Supplied entries START

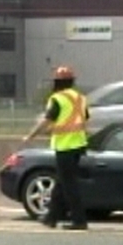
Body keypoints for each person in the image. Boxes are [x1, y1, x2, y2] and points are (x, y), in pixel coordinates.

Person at [23, 66, 90, 231]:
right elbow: (84, 119)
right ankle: (51, 217)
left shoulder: (57, 98)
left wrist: (31, 135)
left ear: (58, 82)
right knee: (61, 181)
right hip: (79, 144)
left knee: (69, 184)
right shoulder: (80, 98)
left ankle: (79, 220)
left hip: (65, 146)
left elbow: (47, 120)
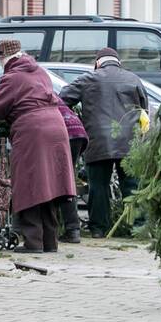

Supplied entries END

Repeat the material above exactly, so that every entry appears but no picture does.

### Answer box
Body keypoints for each person in the image. Boxes are [x1, y1, x2, y2] and points are (x, y), in pixel coordinates.

Person at [23, 66, 90, 231]:
right elbow: (84, 119)
right ankle: (51, 217)
left shoulder: (57, 98)
left wrist: (31, 135)
left ear: (58, 82)
right knee: (61, 181)
right hip: (79, 144)
left knee: (69, 184)
right shoulder: (80, 98)
left ankle: (79, 220)
left hip: (65, 146)
left elbow: (47, 120)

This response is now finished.